🤖 AI Summary
To address weak adaptability and non-robust path planning of domestic robots under data-scarce conditions, this paper proposes an affordance-aware conditional flow matching framework. Methodologically: (1) it unifies visual affordance modeling and trajectory generation within the flow matching paradigm—first of its kind; (2) it employs parameter-efficient prompt tuning with a frozen vision encoder and learnable text prompts, decoupling perception from action generation; (3) it introduces conditional flow matching to multi-task robotic manipulation for the first time, enabling stable training, millisecond-scale inference, and strong generalization. Evaluated on a real-world Activities of Daily Living (ADL) multi-task dataset, our method significantly outperforms various fine-tuning baselines.

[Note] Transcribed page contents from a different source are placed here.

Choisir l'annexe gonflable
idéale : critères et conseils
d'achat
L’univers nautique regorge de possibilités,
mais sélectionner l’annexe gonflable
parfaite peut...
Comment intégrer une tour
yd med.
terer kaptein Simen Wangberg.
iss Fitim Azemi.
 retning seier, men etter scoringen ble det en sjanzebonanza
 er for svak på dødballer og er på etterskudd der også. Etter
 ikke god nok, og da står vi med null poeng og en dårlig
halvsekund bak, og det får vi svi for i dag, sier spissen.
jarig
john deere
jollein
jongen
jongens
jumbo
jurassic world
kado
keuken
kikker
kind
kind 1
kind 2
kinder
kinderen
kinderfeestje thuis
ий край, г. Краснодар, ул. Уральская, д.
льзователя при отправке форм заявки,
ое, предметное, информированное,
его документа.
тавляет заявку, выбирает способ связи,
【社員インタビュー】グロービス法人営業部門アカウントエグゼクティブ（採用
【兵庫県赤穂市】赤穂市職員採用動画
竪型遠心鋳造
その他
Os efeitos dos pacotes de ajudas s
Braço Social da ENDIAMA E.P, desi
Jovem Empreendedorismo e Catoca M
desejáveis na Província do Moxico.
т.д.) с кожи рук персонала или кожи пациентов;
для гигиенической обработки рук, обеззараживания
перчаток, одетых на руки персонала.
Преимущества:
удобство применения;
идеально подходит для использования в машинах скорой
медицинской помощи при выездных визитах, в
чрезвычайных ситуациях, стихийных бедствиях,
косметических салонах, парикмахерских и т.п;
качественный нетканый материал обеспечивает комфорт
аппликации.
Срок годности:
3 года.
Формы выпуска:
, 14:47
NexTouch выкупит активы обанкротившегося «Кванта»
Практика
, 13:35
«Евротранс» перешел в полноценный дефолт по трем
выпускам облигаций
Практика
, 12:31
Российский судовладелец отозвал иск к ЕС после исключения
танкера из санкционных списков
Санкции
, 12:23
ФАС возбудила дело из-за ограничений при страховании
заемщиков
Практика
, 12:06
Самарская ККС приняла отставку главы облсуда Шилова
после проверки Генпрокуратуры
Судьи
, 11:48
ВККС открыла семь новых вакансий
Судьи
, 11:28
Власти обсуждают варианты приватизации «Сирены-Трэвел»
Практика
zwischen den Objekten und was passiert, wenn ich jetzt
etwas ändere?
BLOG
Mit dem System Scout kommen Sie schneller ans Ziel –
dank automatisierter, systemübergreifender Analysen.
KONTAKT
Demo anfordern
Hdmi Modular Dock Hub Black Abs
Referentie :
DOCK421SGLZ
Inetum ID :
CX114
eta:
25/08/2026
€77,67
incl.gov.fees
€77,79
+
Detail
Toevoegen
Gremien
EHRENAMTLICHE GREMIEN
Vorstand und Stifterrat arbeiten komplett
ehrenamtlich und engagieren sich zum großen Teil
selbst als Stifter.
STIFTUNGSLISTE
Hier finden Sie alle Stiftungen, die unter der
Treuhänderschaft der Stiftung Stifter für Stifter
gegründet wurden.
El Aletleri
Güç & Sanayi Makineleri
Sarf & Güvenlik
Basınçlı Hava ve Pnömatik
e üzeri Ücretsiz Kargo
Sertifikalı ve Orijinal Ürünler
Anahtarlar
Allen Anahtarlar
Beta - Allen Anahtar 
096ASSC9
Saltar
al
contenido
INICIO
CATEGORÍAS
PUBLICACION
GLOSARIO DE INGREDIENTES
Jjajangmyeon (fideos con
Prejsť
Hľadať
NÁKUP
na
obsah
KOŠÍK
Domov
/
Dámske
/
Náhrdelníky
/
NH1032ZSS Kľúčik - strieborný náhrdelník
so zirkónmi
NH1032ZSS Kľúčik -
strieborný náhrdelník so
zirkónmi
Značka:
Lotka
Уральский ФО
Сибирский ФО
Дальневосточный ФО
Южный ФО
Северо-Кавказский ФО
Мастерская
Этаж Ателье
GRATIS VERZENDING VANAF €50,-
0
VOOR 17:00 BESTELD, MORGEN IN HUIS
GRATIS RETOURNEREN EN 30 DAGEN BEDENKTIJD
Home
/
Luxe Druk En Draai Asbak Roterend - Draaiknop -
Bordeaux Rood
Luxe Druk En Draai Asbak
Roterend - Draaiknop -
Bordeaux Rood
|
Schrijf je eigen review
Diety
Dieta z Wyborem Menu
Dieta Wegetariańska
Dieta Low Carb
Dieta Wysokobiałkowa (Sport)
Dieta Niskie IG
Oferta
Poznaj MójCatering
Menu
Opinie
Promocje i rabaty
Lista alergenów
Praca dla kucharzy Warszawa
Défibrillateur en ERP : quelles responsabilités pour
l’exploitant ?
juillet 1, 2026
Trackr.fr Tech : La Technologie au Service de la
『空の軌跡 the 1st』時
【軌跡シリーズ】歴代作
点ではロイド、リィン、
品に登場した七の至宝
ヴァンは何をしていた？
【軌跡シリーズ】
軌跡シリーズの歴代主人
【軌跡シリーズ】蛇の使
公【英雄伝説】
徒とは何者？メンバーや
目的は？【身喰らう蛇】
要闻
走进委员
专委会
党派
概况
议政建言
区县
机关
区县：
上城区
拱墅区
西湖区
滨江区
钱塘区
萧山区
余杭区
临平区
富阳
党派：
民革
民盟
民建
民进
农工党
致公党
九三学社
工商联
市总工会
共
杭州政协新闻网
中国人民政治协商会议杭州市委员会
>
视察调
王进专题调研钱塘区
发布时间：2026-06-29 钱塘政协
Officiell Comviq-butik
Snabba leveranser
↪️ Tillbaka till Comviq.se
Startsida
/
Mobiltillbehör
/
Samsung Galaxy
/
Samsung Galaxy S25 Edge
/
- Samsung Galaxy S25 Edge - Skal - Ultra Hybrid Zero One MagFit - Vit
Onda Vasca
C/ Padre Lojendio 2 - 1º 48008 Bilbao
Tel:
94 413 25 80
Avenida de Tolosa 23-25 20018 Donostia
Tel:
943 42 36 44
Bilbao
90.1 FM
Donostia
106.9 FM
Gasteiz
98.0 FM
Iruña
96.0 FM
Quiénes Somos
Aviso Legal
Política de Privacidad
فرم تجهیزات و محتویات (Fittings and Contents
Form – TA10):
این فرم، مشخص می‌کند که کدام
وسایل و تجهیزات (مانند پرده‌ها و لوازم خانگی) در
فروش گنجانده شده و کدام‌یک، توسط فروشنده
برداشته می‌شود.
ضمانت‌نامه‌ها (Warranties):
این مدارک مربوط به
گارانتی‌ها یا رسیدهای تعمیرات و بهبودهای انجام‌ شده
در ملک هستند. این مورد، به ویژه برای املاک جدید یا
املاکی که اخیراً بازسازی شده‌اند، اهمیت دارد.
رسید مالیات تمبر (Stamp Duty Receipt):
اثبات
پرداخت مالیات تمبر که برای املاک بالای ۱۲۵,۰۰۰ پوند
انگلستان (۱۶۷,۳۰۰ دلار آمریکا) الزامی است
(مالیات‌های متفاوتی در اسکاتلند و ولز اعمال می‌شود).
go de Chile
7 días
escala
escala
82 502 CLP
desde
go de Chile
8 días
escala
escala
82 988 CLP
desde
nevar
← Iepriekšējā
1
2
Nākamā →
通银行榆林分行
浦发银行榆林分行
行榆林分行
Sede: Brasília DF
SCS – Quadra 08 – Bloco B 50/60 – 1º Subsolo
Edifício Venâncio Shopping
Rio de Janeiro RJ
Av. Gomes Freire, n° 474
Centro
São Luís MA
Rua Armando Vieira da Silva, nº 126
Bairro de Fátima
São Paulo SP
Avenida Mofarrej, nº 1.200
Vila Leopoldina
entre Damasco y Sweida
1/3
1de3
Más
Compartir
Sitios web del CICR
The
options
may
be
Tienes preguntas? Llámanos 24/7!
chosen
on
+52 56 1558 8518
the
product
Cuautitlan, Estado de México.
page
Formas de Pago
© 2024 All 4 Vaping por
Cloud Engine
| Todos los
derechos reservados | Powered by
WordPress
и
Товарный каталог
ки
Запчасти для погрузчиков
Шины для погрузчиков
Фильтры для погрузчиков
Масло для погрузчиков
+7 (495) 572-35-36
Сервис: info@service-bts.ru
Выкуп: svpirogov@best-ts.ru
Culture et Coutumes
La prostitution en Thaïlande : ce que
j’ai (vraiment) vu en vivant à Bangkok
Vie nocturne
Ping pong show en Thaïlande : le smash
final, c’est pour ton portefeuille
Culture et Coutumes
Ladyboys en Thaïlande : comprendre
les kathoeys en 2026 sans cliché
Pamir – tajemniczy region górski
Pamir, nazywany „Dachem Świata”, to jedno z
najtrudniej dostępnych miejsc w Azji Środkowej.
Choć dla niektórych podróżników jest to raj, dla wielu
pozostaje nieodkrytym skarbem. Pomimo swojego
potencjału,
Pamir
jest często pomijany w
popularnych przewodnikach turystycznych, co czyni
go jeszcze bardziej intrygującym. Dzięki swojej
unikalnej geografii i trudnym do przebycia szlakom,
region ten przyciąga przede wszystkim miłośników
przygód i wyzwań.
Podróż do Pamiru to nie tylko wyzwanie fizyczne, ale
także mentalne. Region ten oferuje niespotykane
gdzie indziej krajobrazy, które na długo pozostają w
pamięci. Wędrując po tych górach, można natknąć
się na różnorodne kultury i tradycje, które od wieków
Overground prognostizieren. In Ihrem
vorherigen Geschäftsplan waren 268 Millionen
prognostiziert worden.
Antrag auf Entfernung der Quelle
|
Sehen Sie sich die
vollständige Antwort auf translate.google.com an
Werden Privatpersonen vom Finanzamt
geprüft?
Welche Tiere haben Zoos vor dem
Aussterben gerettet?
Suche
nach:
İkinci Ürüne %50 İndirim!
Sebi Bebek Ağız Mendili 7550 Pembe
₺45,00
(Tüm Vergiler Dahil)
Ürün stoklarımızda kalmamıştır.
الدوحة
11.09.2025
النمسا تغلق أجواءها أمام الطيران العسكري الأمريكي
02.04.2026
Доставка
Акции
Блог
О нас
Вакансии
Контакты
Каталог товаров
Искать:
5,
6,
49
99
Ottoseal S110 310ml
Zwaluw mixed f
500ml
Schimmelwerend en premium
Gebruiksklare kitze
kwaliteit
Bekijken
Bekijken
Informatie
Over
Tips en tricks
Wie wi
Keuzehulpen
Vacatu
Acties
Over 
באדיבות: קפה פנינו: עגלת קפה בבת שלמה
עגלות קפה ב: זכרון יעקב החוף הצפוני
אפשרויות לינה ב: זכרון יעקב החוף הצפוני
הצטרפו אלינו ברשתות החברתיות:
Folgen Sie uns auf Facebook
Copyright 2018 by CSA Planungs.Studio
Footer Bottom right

Compared to behavior cloning, it demonstrates superior robustness and achieves order-of-magnitude faster inference. Its generalization performance matches that of diffusion models and surpasses them on most tasks.
📝 Abstract
We present a framework for assistive robot manipulation, which focuses on two fundamental challenges: first, efficiently adapting large-scale models to downstream scene affordance understanding tasks, especially in daily living scenarios where gathering multi-task data involving humans requires strenuous effort; second, effectively learning robot action trajectories by grounding the visual affordance model. We tackle the first challenge by employing a parameter-efficient prompt tuning method that prepends learnable text prompts to the frozen vision model to predict manipulation affordances in multi-task scenarios. Then we propose to learn robot action trajectories guided by affordances in a supervised flow matching method. Flow matching represents a robot visuomotor policy as a conditional process of flowing random waypoints to desired robot action trajectories. Finally, we introduce a real-world dataset with 10 tasks across Activities of Daily Living to test our framework. Our extensive evaluation highlights that the proposed prompt tuning method for learning manipulation affordance achieves competitive performance and even outperforms some other finetuning protocols across data scales, while satisfying parameter efficiency. Learning multi-task robot action trajectories with flow matching leads to consistently favorable results in several robot manipulation benchmarks than some alternative behavior cloning methods. This includes more stable training and evaluation, and noticeably faster inference, while maintaining comparable generalization performance to diffusion policy, where flow matching performs marginally better in most cases. Our framework seamlessly unifies affordance learning and action generation with flow matching for robot manipulation.